- [What the task requires] Each line below from the "運動の前に用意しておい" line through the "Отправить ТЗ и получить КП сегодня →" line, those two included, must be restated word for word; the pictures must not be.

___ Entries provided ___

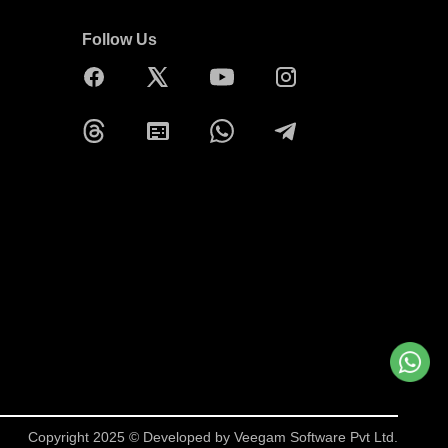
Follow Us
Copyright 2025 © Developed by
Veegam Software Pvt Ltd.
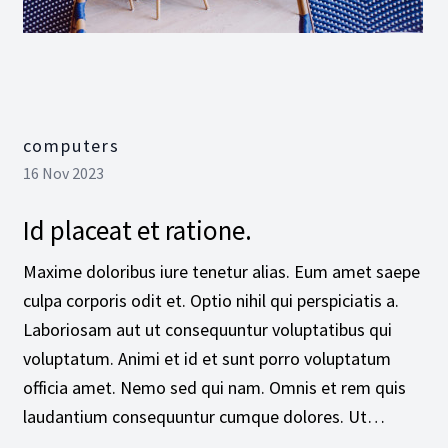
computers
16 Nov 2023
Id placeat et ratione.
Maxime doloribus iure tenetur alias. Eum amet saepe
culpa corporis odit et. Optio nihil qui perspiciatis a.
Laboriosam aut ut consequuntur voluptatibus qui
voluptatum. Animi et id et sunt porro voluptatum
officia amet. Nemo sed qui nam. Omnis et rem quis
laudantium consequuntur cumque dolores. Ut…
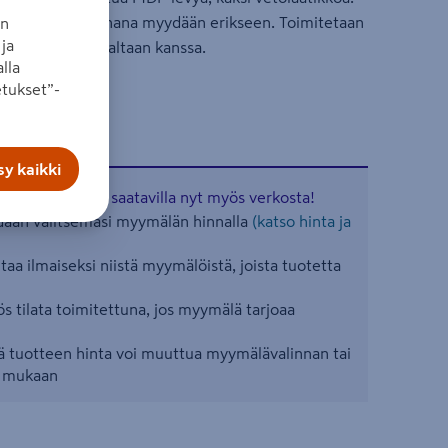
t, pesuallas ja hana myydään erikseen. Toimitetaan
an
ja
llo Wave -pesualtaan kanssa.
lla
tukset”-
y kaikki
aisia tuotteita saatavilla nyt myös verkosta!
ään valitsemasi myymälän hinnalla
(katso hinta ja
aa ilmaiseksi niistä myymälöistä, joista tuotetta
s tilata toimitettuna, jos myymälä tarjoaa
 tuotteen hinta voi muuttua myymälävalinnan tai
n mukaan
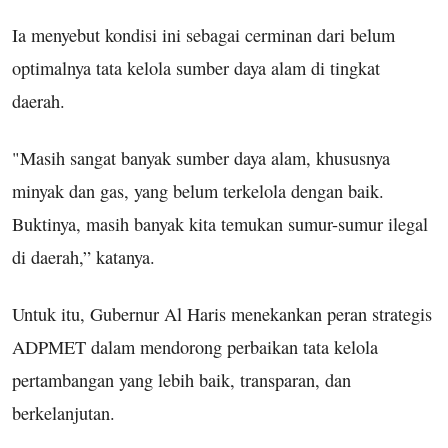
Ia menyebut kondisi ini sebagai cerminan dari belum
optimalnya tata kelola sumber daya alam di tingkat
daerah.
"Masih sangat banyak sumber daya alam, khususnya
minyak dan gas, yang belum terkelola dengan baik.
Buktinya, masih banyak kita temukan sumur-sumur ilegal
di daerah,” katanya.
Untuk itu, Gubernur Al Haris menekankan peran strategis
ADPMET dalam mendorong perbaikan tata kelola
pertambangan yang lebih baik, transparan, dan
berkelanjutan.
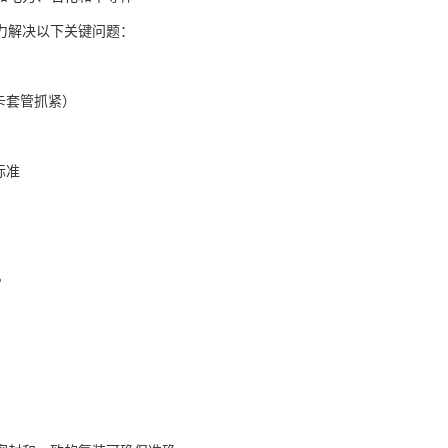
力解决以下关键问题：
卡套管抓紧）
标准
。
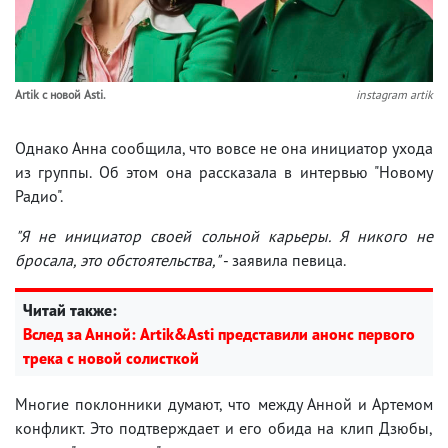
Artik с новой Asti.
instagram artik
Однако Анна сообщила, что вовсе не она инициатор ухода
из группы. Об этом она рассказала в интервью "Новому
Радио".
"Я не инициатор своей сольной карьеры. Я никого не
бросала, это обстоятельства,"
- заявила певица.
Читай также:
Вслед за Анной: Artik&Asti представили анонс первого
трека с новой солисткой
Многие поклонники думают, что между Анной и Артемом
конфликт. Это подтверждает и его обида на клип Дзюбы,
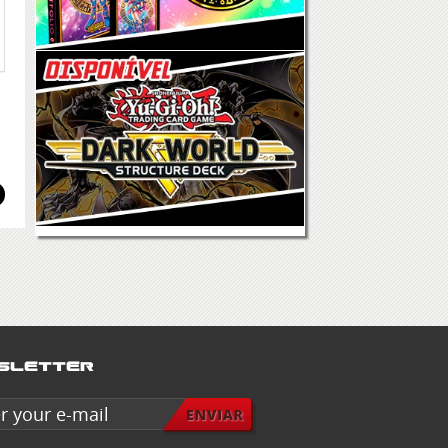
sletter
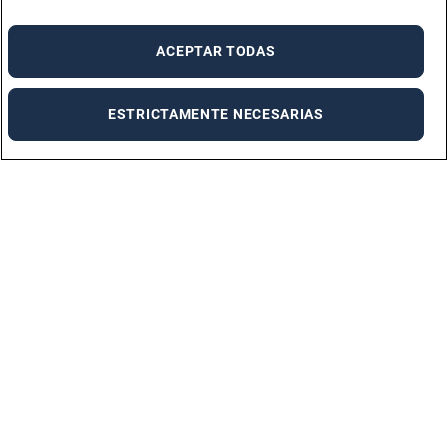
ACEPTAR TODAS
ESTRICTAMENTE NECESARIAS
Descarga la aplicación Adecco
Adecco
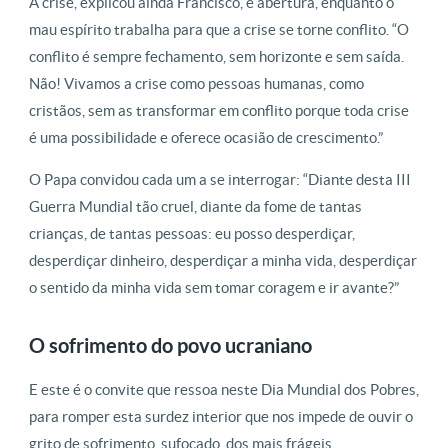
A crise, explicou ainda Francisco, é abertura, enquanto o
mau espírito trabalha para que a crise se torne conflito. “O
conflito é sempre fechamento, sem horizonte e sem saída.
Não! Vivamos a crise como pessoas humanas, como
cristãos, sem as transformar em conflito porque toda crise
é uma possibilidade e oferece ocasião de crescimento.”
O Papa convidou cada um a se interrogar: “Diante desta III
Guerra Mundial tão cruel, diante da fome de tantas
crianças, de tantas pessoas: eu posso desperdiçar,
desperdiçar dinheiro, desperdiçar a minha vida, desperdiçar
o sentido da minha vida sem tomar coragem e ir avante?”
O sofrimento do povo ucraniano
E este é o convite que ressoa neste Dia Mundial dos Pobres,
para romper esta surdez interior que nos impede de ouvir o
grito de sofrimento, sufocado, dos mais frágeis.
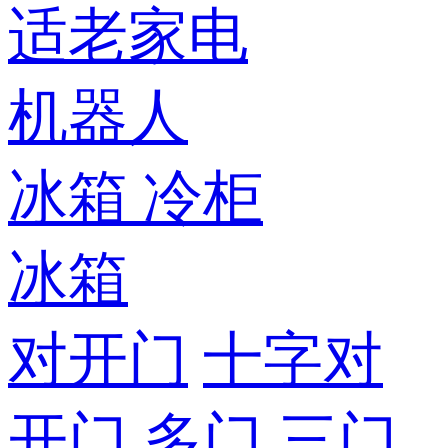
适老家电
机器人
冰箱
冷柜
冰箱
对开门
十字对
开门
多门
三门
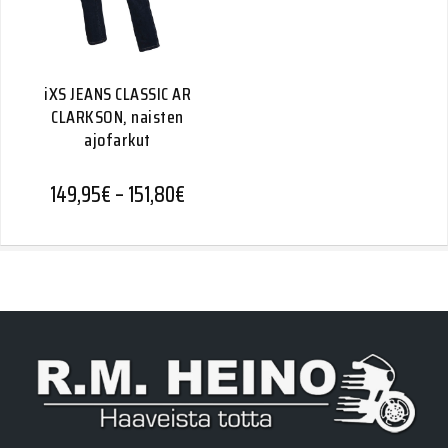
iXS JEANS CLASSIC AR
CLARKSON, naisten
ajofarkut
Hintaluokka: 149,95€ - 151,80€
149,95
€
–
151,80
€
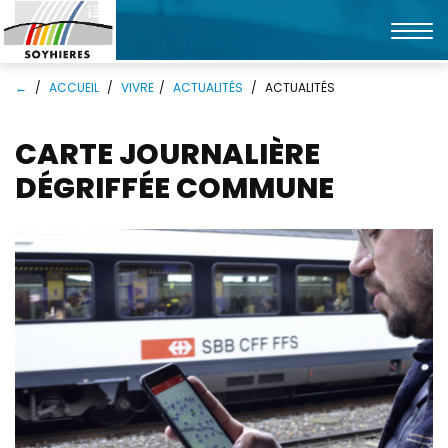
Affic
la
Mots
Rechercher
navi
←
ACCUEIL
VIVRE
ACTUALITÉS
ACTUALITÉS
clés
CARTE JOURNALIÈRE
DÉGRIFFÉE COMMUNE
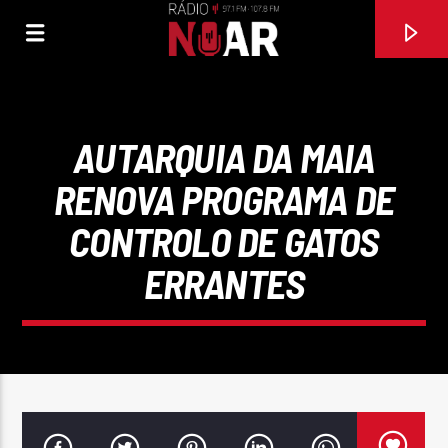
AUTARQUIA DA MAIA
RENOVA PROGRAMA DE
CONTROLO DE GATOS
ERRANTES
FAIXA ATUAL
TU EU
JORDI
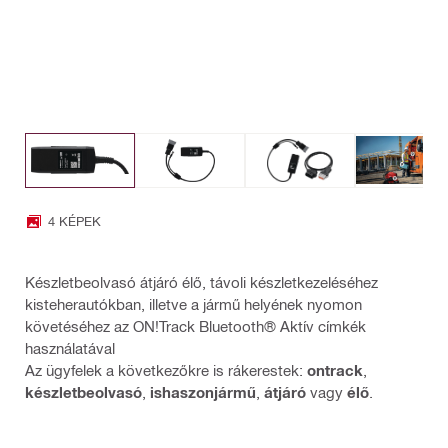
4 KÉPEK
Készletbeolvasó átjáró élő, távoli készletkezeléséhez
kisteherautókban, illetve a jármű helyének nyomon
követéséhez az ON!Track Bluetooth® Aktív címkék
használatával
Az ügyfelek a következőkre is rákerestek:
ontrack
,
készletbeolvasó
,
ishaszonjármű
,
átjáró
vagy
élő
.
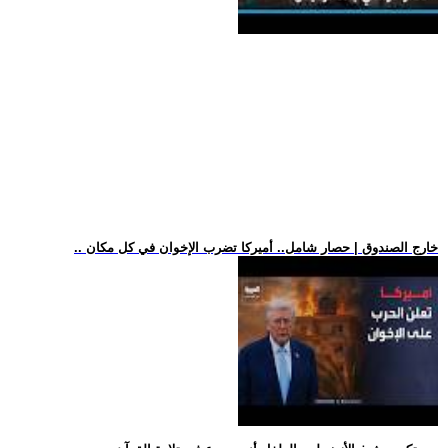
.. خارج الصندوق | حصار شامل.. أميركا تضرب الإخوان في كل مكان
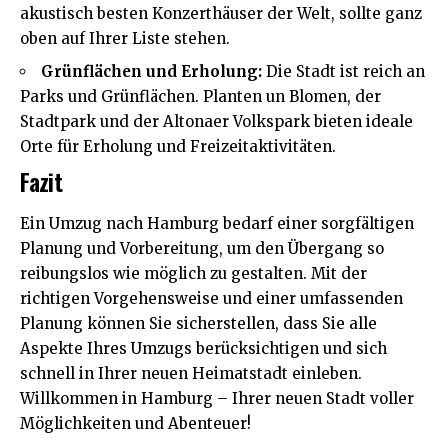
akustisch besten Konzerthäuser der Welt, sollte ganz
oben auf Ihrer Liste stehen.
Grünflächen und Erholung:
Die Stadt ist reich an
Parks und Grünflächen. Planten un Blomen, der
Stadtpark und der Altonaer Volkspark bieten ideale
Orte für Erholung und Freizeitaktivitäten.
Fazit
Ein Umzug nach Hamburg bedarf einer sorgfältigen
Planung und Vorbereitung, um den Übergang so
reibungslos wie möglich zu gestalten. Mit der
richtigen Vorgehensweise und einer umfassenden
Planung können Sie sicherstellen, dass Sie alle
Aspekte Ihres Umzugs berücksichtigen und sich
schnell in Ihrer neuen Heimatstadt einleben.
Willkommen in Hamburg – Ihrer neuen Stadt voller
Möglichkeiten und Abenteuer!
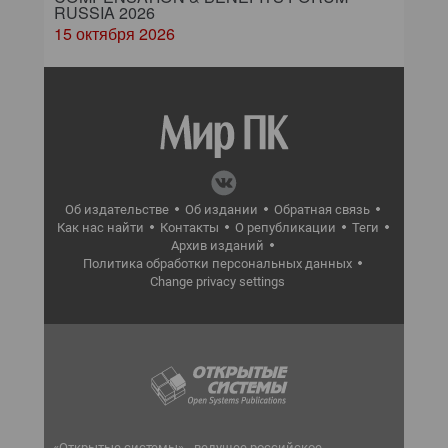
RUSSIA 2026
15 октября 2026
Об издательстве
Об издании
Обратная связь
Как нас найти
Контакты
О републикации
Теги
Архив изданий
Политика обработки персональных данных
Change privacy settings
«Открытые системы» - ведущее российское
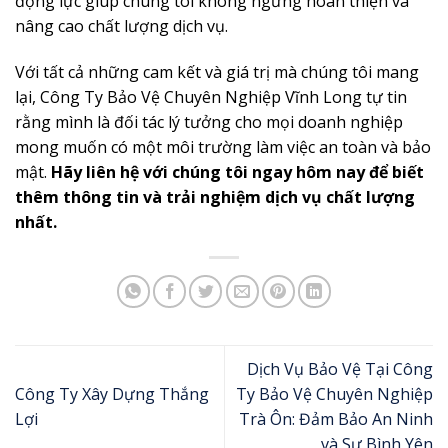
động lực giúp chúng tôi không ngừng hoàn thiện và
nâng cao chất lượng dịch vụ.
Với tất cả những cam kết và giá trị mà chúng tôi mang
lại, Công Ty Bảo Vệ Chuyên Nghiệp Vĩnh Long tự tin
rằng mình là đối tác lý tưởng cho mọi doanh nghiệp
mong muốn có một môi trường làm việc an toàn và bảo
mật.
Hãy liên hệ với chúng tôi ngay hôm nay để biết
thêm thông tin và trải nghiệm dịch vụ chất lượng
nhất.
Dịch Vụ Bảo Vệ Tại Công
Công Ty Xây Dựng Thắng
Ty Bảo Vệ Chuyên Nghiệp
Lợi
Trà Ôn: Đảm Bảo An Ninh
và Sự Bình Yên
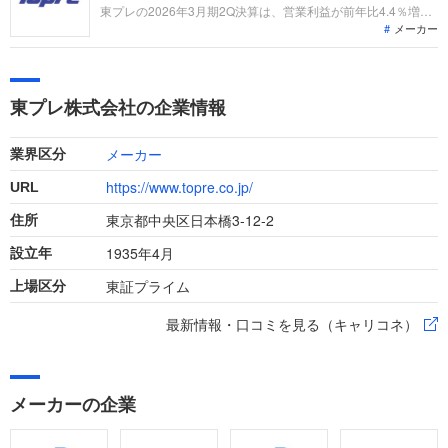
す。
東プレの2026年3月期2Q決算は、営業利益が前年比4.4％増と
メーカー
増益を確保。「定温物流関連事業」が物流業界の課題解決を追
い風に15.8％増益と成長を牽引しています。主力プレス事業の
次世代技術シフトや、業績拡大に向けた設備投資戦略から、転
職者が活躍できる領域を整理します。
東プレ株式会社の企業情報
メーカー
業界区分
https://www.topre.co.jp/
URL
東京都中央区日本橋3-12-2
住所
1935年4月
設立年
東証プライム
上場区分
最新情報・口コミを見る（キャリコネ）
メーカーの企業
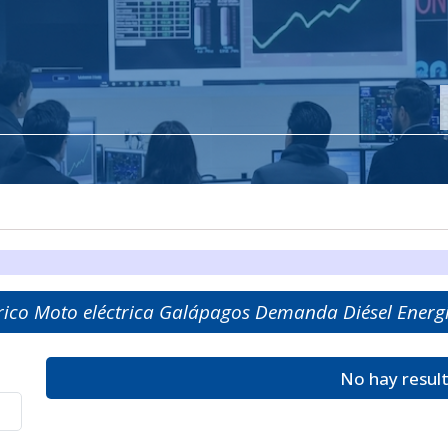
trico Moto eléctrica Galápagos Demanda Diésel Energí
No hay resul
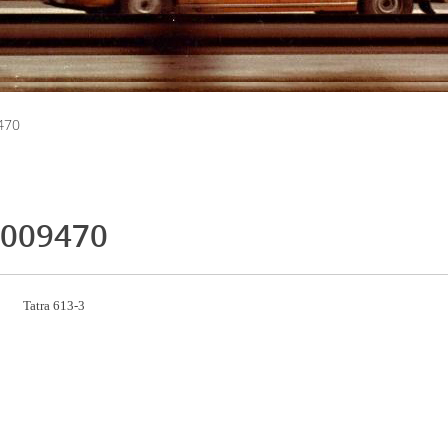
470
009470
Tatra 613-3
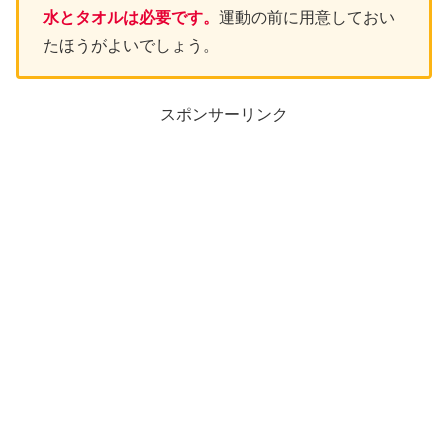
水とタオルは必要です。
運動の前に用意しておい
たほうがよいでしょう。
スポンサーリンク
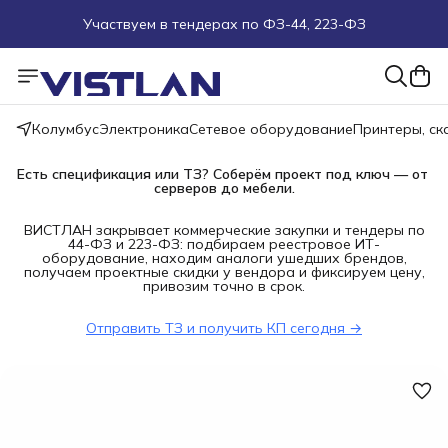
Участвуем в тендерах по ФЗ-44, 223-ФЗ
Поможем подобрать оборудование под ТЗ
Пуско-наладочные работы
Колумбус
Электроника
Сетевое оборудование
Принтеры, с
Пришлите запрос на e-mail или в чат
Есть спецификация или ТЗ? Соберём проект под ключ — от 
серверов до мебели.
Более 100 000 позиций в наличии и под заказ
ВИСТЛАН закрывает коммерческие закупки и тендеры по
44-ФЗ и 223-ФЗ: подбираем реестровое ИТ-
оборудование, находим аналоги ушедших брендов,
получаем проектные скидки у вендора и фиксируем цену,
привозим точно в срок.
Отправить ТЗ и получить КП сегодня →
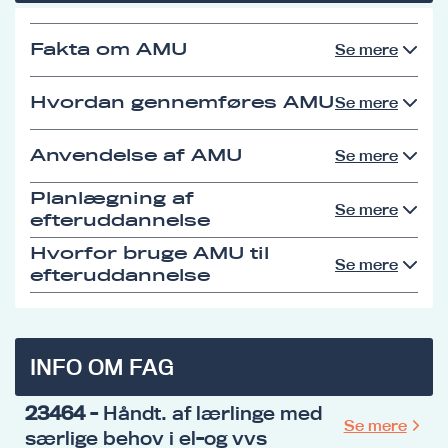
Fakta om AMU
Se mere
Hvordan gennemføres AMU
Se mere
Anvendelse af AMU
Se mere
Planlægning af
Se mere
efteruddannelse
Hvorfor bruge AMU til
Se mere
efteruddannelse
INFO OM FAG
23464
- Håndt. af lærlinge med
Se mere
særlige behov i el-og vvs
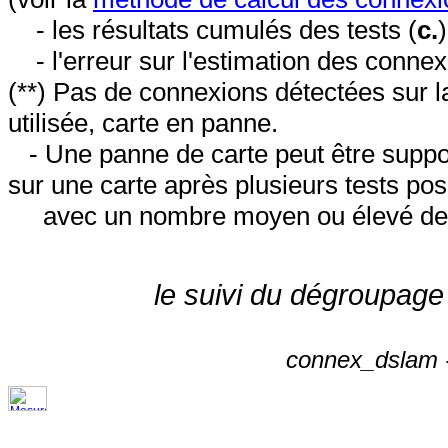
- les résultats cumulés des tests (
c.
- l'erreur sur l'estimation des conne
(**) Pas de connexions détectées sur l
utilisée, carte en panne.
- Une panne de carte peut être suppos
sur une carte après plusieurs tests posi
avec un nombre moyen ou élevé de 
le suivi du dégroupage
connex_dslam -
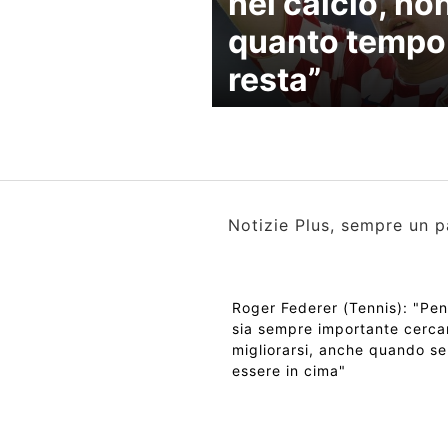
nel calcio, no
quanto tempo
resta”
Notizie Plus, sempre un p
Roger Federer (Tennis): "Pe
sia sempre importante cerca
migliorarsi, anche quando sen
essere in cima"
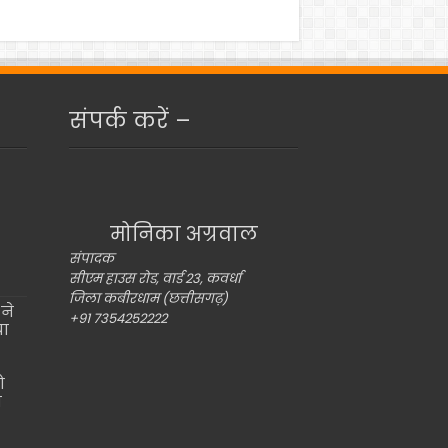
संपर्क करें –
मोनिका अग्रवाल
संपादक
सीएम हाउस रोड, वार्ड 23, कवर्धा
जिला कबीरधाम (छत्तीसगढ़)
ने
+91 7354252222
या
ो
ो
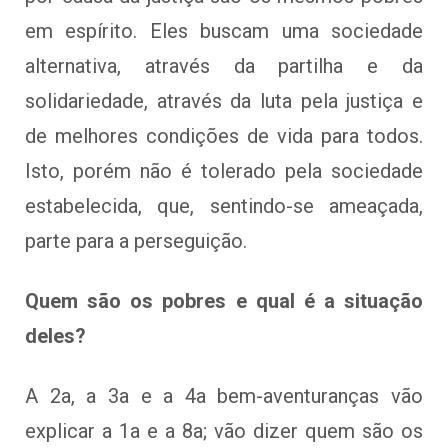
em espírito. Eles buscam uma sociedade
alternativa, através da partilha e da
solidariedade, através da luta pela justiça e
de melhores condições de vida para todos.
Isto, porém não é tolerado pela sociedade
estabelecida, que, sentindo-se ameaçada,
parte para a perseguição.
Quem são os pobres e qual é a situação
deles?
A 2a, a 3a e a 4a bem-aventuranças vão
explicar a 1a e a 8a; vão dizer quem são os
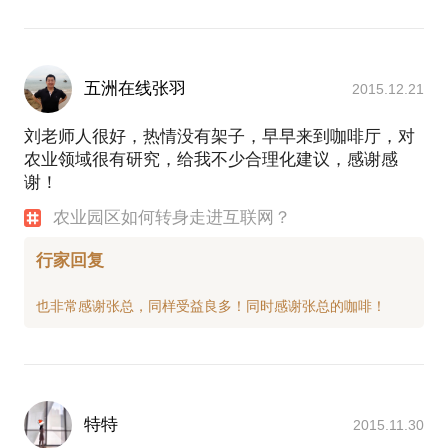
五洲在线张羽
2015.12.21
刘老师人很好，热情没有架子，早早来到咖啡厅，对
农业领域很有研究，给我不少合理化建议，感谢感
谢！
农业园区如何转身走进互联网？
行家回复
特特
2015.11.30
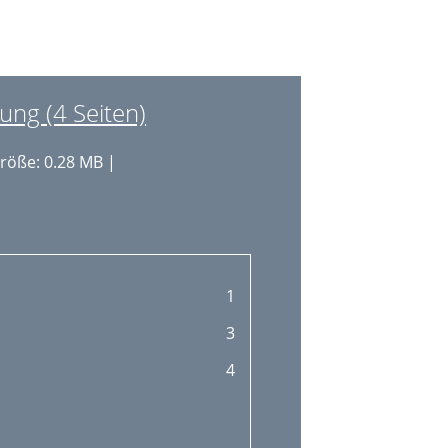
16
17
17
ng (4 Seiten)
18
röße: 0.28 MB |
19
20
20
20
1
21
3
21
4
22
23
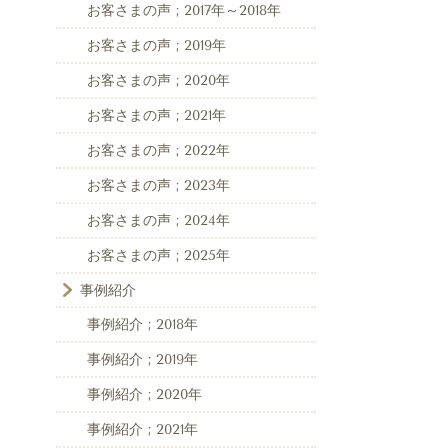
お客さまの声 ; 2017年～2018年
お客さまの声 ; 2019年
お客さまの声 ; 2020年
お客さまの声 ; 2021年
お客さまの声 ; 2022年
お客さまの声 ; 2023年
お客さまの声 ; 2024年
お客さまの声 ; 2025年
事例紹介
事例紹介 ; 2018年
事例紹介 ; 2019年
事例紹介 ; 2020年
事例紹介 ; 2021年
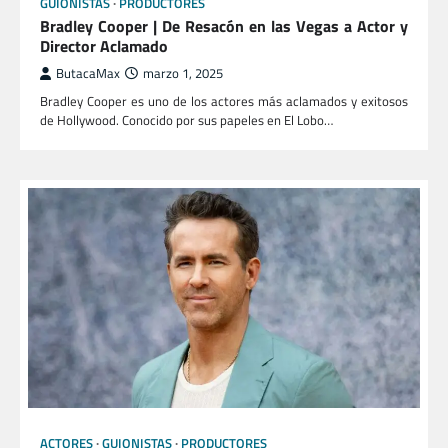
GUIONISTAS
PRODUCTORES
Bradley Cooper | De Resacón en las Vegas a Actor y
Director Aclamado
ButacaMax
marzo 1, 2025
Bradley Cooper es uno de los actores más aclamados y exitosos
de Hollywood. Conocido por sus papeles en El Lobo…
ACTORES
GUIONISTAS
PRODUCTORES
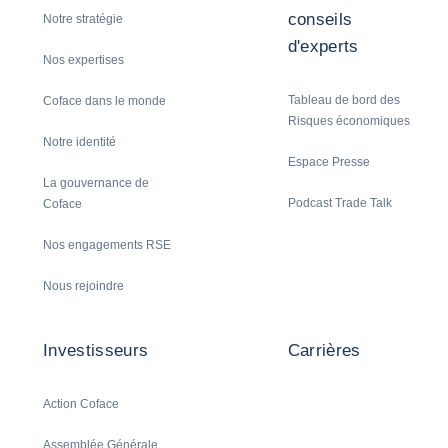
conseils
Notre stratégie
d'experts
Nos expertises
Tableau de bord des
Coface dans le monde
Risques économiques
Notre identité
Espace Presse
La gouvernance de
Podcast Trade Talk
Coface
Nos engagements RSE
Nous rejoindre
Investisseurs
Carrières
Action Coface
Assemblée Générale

___

- [Answer space]
運動の前に用意しておい
たほうがよいでしょう。
スポンサーリンク
Участвуем в тендерах по ФЗ-44, 223-ФЗ
Поможем подобрать оборудование под ТЗ
Пуско-наладочные работы
Колумбус
Электроника
Сетевое оборудование
Принтеры, с
Пришлите запрос на e-mail или в чат
Есть спецификация или ТЗ? Соберём проект под ключ — от 
серверов до мебели.
Более 100 000 позиций в наличии и под заказ
ВИСТЛАН закрывает коммерческие закупки и тендеры по
44-ФЗ и 223-ФЗ: подбираем реестровое ИТ-
оборудование, находим аналоги ушедших брендов,
получаем проектные скидки у вендора и фиксируем цену,
привозим точно в срок.
Отправить ТЗ и получить КП сегодня →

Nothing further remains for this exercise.